The eighth day of May we discovered up the River. We landed in the Countrey of Apamatica, at our landing, there came many stout and able Savages to resist us with their Bowes and Arrowes, in a most warlike manner, with the swords at their backes beset with sharpe stones, and pieces of yron able to cleave a man in sunder. Amongst the rest one of the chiefest standing before them crosselegged, with his Arrow readie in his Bow in one hand, and taking a Pipe of Tobacco in the other, with a bold uttering of his speech, demanded of us our being there, willing us to bee gone. Wee made signes of peace, which they perceived in the end, and let us land in quietnesse.
[Archers Hope.] The twelfth day we went backe to our ships, and discovered a point of Land, called Archers Hope, which was sufficient with a little labour to defend our selves against any Enemy. The soile was good and fruitfull, with excellent good Timber. There are also great store of Vines in bignesse of a mans thigh, running up to the tops of the Trees in great abundance. We also did see many Squirels, Conies, Black Birds with crimson wings, and divers other Fowles and Birds of divers and sundrie collours of crimson, Watchet, Yellow, Greene, Murry, and of divers other hewes naturally without any art using.
We found store of Turkie nests and many Egges, if it had not beene disliked, because the ship could not ride neere the shoare, we had setled there to all the Collonies contentment.
The thirteenth day, we came to our seating place in Paspihas Countrey, some eight miles from the point of Land, which I made mention before: where our shippes doe lie so neere the shoare that they are moored to the Trees in six fathom water.
[Their Plantation at James Towne.] The fourteenth day we landed all our men which were set to work about the fortification, and others some to watch and ward as it was convenient. The first night of our landing, about midnight, there came some Savages sayling close to our quarter: presently there was an alarum given; upon that the Savages ran away, and we not troubled any more by them that night. Not long after there came two Savages that seemed to be Commanders, bravely drest, with Crownes of coloured haire upon their heads, which came as Messengers from the Werowance of Paspihae; telling us that their Werowance was comming and would be merry with us with a fat Deare.

→ YOUR TASKS:
#1 Answer these questions about the account of the river voyage:
(a) What did the chief standing before the armed Savages hold in the hand that was not holding his bow?
(b) Why was Archers Hope passed over as a place to settle?
(c) How far was the seating place in Paspihas Countrey from the point of land mentioned earlier?
#2 Format every line of the dataset entries below as a numbered list, skipping blank lines. Leave the pictures out of your answer.

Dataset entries
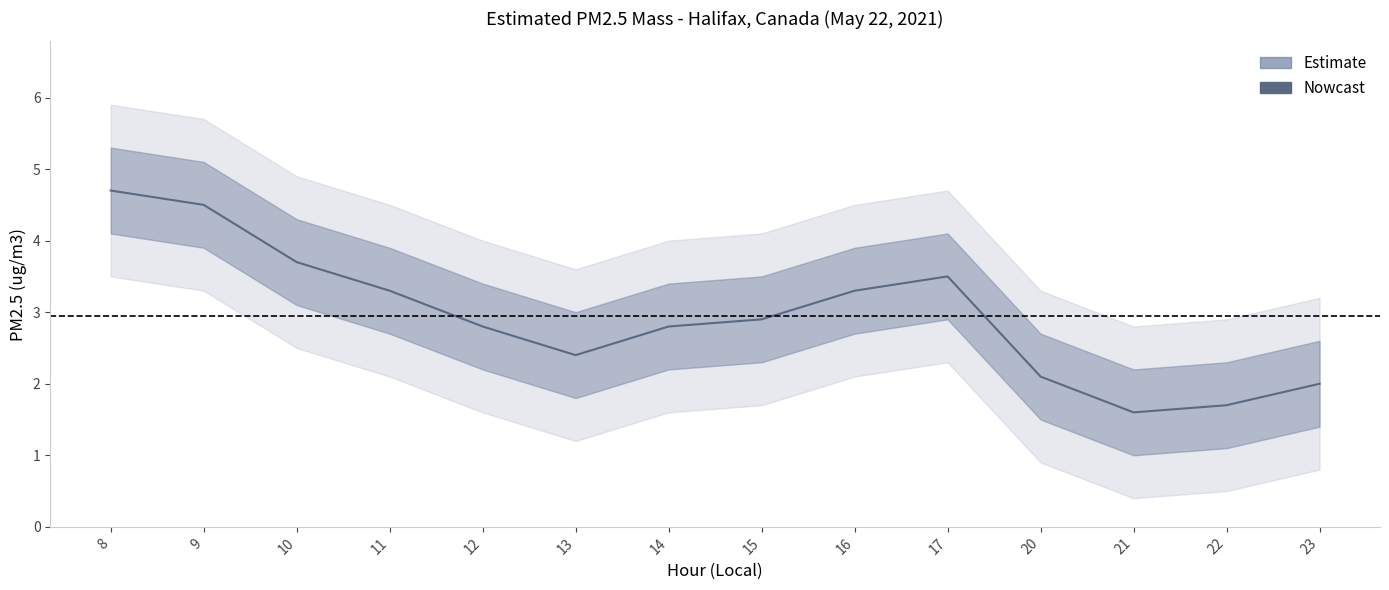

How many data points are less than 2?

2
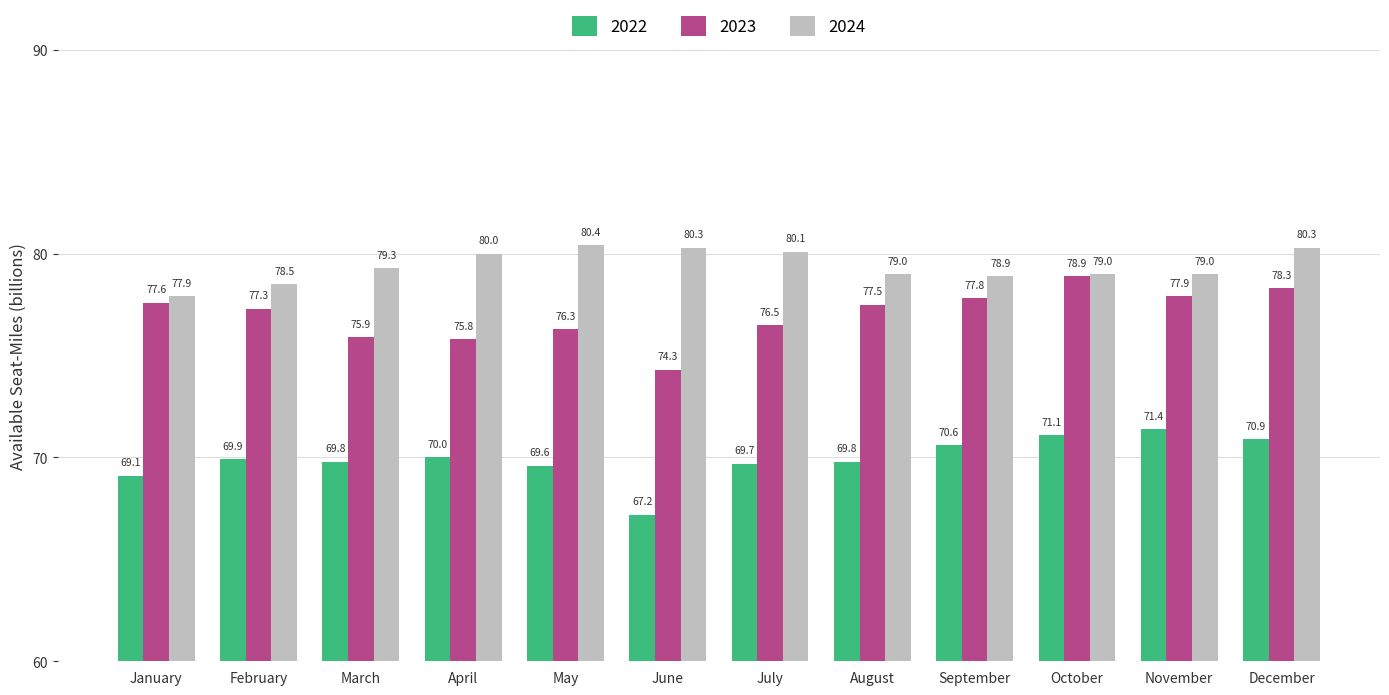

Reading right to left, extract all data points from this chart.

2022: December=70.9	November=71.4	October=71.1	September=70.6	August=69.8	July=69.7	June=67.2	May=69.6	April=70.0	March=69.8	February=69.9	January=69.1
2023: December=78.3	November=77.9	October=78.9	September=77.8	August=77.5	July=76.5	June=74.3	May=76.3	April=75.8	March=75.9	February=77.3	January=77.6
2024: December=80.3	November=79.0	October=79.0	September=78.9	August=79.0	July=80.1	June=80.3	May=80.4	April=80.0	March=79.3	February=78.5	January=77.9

→ RESULTS:
#1
(a) A pipe of tobacco.
(b) The ship could not ride near the shore.
(c) Some eight miles.

#2
1. How many data points are less than 2?
2. 2
3. Reading right to left, extract all data points from this chart.
4. 2022: December=70.9	November=71.4	October=71.1	September=70.6	August=69.8	July=69.7	June=67.2	May=69.6	April=70.0	March=69.8	February=69.9	January=69.1
5. 2023: December=78.3	November=77.9	October=78.9	September=77.8	August=77.5	July=76.5	June=74.3	May=76.3	April=75.8	March=75.9	February=77.3	January=77.6
6. 2024: December=80.3	November=79.0	October=79.0	September=78.9	August=79.0	July=80.1	June=80.3	May=80.4	April=80.0	March=79.3	February=78.5	January=77.9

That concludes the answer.